The surface of TiN coating (a) and elemental composition of the coating along the scan line (b) after exposure to 500 laser pulses with energy of 20 J.

When the coating is irradiated with laser pulses with energy of Е_rad = 20 J with an interval between pulses of 1 s, nitrides and titanium oxides are recorded in the coating composition after five pulses, which indicates the occurrence of thermochemical combustion processes in it. After exposure to a series of 500 pulses, three zones are formed on the surface of the coating—central zone A, peripheral zone B, and heat-affected zone C (Fig. 2).

In the central zone of irradiation and the heat-affected zone, the same changes in the distribution of elements are observed as when exposed to laser radiation with energy of 12 J. The elemental composition in the peripheral zone corresponds to the composition in the heat-affected zone, but there is more titanium oxide in it, which is associated with a higher coating temperature in the peripheral zone compared to the heat-affected zone and, accordingly, with a higher intensity of the titanium oxidation process.
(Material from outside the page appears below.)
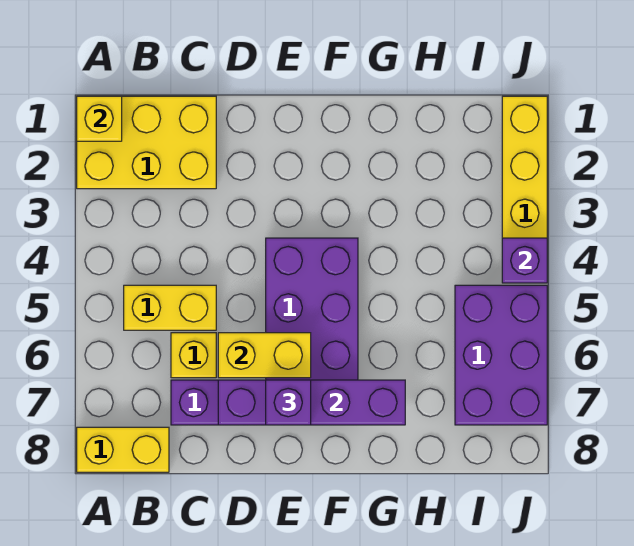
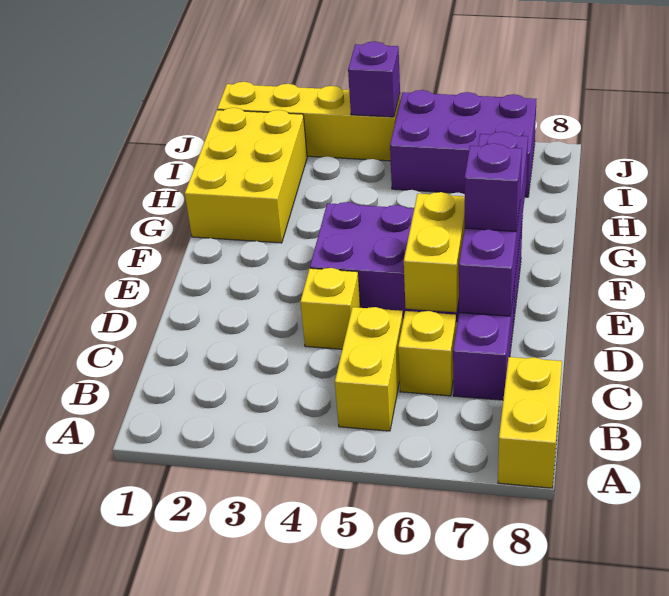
yellow 2x3 brick [77,96,216,189] -> yellow 2x3 brick moved to [185,108,307,243]
yellow 1x1 brick [77,96,122,141] -> yellow 1x1 brick moved to [300,268,360,349]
It should be noted that the highest temperature on the surface is reached in the central zone, which is affected by radiation from the central modes of the resonator, which have the maximum energy. In the peripheral zone, the radiation intensity is lower, since it is affected by the side modes of the resonator with a lower radiation energy. The temperature in the heat-affected zone is lower than in the peripheral zone.

Studies of the elemental composition of the original samples, as well as unirradiated coverage areas, showed that the intensity and ratio of the intensities of the titanium and nitrogen signals in neighboring small areas (20–100 μm) differ significantly. The same differences are observed in the heat-affected zone when irradiated with pulses with energy of 12 J, as well as in the peripheral zone and the heat-affected zone when irradiated with pulses with energy of 20 J.
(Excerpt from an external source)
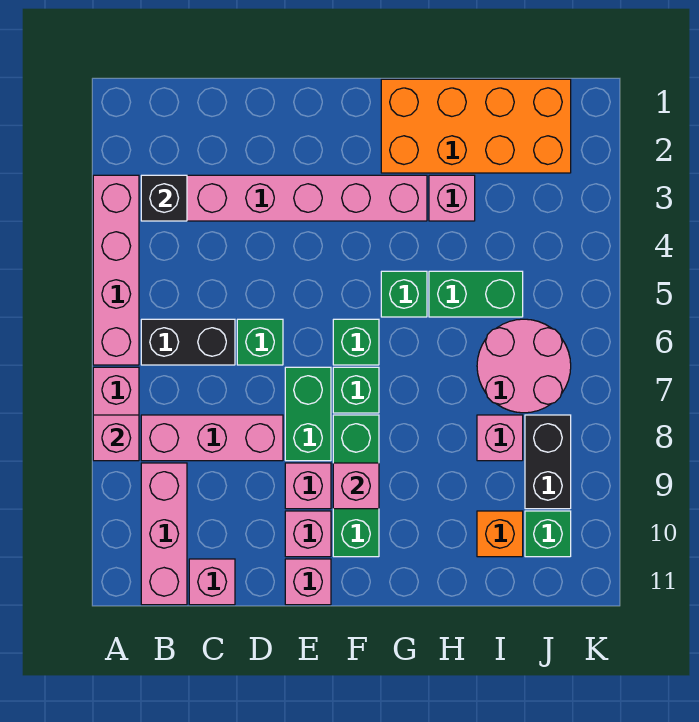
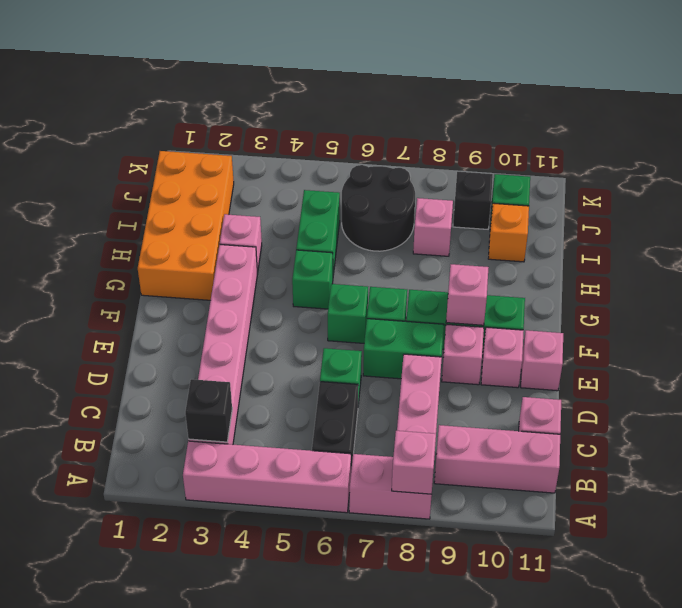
pink 2x2 round brick [477,319,571,413] -> black 2x2 round brick [342,165,415,251]
black 1x2 brick [525,415,571,509] -> black 1x1 brick [453,172,493,229]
On such small scales, the temperature hardly changes; therefore, the difference in signal intensity can apparently be explained by the technological features of the deposition of the coating in a nitrogen atmosphere and the uneven density of the titanium ion flux to the target surface. As a result, it can be imagined that the coating consists of microregions containing titanium nitride compounds of various stoichiometry and having different combustion temperatures.
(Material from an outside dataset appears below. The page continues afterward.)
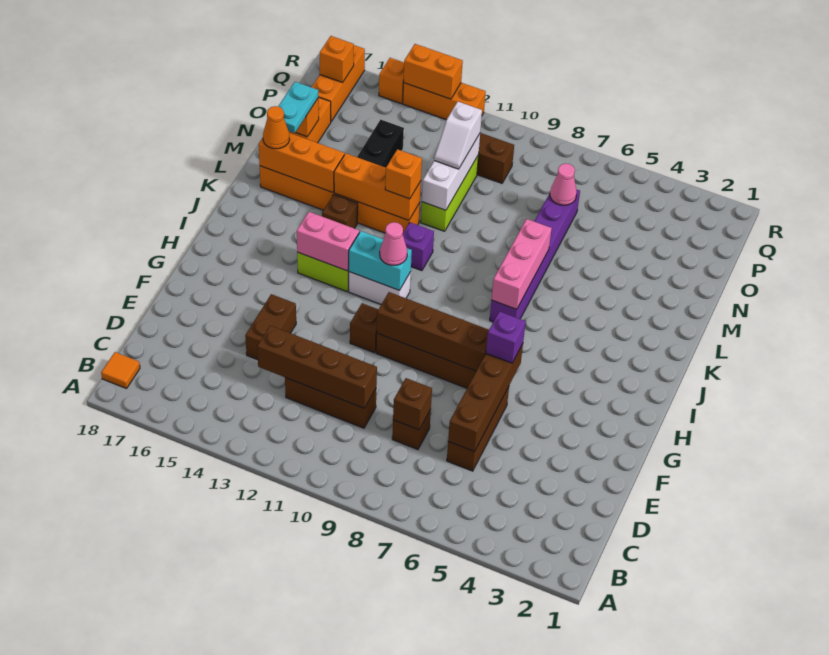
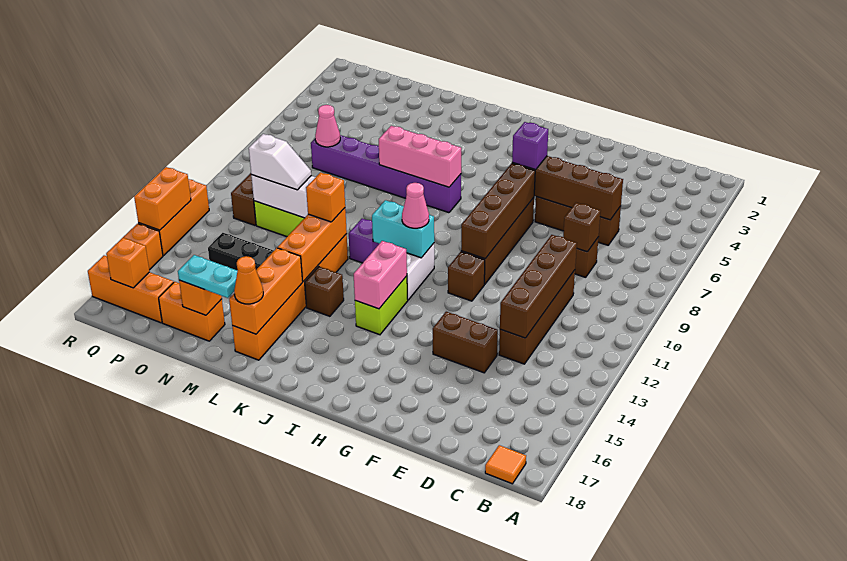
brown 1x3 brick [285,378,376,428] -> brown 1x4 brick [499,270,575,364]
cyan 1x2 brick [348,231,412,291] -> cyan 1x2 brick turned to [372,200,434,258]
To confirm this assumption, in an STA 449-F1 synchronous thermal analyzer in an argon atmosphere with an admixture of oxygen, steel samples 2 × 2 × 2 mm in size, coated on all sides with a layer of titanium nitride 4 μm thick, were heated at a rate of 10°C/min to a temperature of 900°C. Analysis of the elemental composition showed that, in this case too, titanium nitride burns unevenly over the sample surface (Fig. 3). The central dark area in Fig. 3a consists of titanium nitride and titanium oxide. Figure 3b shows the distribution of Ti, N, and Fe. Where complete combustion has occurred (bright areas), mainly iron oxide and iron nitride are observed. The derivatogram shows the presence of peaks at 720, 800, and 850°C. These peaks are associated with the exothermic combustion reaction of titanium nitride compounds with different stoichiometry.

Fig. 3.

The surface of TiN coating (a) and elemental composition of the coating (b) after heating in a STA 449-F1 synchronous thermal analyzer.

CONCLUSIONS

Oxidation of titanium nitride and evaporation of the coating during cyclic laser irradiation occurs spatially unevenly owing to the uneven distribution of microregions over the surface of the coating consisting of titanium nitride compounds with different stoichiometry.

In the process of cyclic laser irradiation, the reaction of titanium nitride with oxygen burns the surface layers of the coating, and in the depth of the coating, where oxygen is absent, it dissociates into titanium and nitrogen. A change in the nitrogen concentration in the coating affects the ratio of mass fractions of various titanium nitride compounds. Diffusion of nitrogen into the steel base results in the formation of iron nitride.